Nos difficultés se posent en termes d’accès sécurisé aux victimes comme je l’ai dit plus haut. Quand on intervient dans une zone conflictuelle, c’est assez difficile. C’est vrai que nous avons l’emblème Croix-Rouge sur fond blanc, bien connu des parties, et qui nous protège, mais on doit toujours travailler à faire en sorte que nous puissions avoir un accès sécurisé aux victimes. Et c’est toujours la chose la plus difficile pour nous. Comment allez-vous sauver des vies et faire en sorte que ceux qui vont sauver ces vies, reviennent en bonne santé ? Chez nous, il faut secourir sans y succomber. On ne doit pas mettre nos équipes d’intervention en danger. Il faut faire en sorte que, non seulement, elles s’arment de courage, mais aussi, que nous prenions toutes les précautions possibles pour qu’elles aussi, ne soient pas en danger. Ce sont des préoccupations. Je précise que nos équipes sont constituées d’éléments formés et qui sont psychologiquement armés pour mener les missions humanitaires à bon terme. Nous ne manquons pas, en tant que responsable, de les encourager et les féliciter pour le travail accompli. Ce sont eux qui sont sur le terrain et souvent, il y a une psychose qui s’installe du fait qu’on ne sait jamais de quoi demain sera fait. Nous travaillons à leur apporter une assistance psychosociale pour un meilleur accomplissement de l’action humanitaire.
Est-ce que vos équipes bénéficient d’une protection des Forces de défense et de sécurité ?
La Croix-Rouge ne travaille pas sous escorte militaire et elle ne l’accepte pas, parce que notre emblème est reconnu comme étant protégé par le droit international humanitaire (DIH).
Pensez-vous que les terroristes respectent ce droit international humanitaire ?
Nous savons que nous intervenons dans des zones d’urgence et sensibles. Nous travaillons à respecter nos principes fondamentaux qui sont en principe connus par tous les acteurs. Le Mouvement international de la Croix-Rouge existe depuis plus de 150 ans. Nous développons toujours des activités d’information et de sensibilisation sur nos principes et le DIH envers toutes les parties, tous les publics cibles. Donc, je suis convaincu que la Croix-Rouge est comprise et acceptée dans son action par les parties en présence.
Lors des attaques terroristes que Ouaga a vécues, l’on constate toujours que la Croix-Rouge est aux côtés de différents acteurs pour apporter de l’aide aux victimes. Quel rôle a joué exactement la Croix-Rouge pendant les attaques qu’a connues la capitale ?

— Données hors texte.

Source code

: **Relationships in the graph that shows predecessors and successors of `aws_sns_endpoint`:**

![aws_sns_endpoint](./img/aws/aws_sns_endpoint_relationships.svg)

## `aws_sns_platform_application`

Nous sommes auxiliaires des pouvoirs publics et en tant que tels, nous entretenons de très bonnes relations avec tous les acteurs mobilisés en pareille circonstance. En tant qu’acteur spécialisé dans les premiers secours, nous participons à la mise en œuvre du dispositif d’intervention humanitaire et de secours mis en place par l’autorité. Pour le cas cité, nous avons contribué aux premiers soins. Nous avons non seulement participé aux premiers soins mais aussi, nous avons participé à l’évacuation de certains cas vers des centres plus appropriés.
Avec l’expérience des deux attaques, y a-t-il des leçons à tirer en termes d’approche d’intervention humanitaire ?

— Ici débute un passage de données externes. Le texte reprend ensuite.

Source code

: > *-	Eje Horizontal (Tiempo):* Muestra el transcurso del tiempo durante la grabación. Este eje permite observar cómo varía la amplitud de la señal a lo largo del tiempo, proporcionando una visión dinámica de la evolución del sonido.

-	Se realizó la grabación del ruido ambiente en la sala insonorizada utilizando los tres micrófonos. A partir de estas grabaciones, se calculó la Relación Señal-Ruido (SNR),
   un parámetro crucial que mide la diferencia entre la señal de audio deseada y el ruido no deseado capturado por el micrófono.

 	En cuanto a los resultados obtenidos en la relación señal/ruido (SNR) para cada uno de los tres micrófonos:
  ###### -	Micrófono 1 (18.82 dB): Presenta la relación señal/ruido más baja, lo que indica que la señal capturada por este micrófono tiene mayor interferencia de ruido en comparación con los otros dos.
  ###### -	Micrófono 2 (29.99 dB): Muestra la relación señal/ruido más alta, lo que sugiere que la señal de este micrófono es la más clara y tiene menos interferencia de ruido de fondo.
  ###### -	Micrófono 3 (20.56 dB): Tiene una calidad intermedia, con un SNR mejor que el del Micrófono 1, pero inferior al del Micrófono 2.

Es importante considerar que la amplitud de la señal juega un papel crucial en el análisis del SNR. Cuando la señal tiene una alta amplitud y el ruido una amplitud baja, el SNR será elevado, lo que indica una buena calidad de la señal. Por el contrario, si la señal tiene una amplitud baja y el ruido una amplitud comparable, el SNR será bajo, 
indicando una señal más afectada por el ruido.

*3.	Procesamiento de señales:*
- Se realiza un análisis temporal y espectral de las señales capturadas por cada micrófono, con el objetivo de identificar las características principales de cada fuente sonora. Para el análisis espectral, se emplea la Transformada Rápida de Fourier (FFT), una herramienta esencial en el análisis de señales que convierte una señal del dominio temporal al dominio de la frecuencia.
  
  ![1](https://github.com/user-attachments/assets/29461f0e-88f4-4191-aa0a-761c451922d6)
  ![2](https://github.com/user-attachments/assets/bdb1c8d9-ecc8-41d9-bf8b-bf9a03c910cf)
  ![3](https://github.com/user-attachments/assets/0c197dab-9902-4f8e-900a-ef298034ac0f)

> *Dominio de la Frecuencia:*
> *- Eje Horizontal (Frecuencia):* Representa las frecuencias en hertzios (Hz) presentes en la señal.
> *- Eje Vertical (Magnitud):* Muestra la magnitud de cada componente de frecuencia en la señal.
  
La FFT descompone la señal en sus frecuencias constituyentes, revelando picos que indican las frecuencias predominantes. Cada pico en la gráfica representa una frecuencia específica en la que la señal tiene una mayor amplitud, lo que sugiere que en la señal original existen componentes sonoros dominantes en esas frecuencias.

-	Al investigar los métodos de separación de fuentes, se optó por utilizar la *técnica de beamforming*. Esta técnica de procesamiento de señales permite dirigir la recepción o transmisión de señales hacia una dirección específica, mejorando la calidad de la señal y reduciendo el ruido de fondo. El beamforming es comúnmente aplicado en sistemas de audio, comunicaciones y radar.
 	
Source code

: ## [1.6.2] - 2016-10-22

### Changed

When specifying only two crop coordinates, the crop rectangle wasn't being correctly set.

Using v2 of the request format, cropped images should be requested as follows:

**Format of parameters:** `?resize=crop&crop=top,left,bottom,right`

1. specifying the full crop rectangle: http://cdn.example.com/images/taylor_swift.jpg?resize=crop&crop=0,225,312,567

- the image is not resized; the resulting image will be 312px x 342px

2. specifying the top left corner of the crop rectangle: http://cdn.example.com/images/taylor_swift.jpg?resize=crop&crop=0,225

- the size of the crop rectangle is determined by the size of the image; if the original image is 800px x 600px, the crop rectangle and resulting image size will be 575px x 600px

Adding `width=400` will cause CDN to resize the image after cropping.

Sur le plan de la coordination des acteurs humanitaires, il faudra positivement noter le rôle de la Direction générale de la protection civile et des sapeurs-pompiers. Au plan interne, nous savons qu’il y a encore beaucoup de choses à faire pour sécuriser davantage les secouristes qui partent pour ce genre d’opérations. Les secouristes sont aussi vulnérables aux balles perdues, par exemple. Dans certains cas, des secouristes ont été psychologiquement traumatisés par la gravité des blessures ou le transport de cadavres. Pour certains secouristes, c’était leur première expérience de transporter des cadavres, si fait que nous devons mettre l’accent sur l’appui psychologique de nos équipes. C’est cette bonne leçon que nous avons tirée.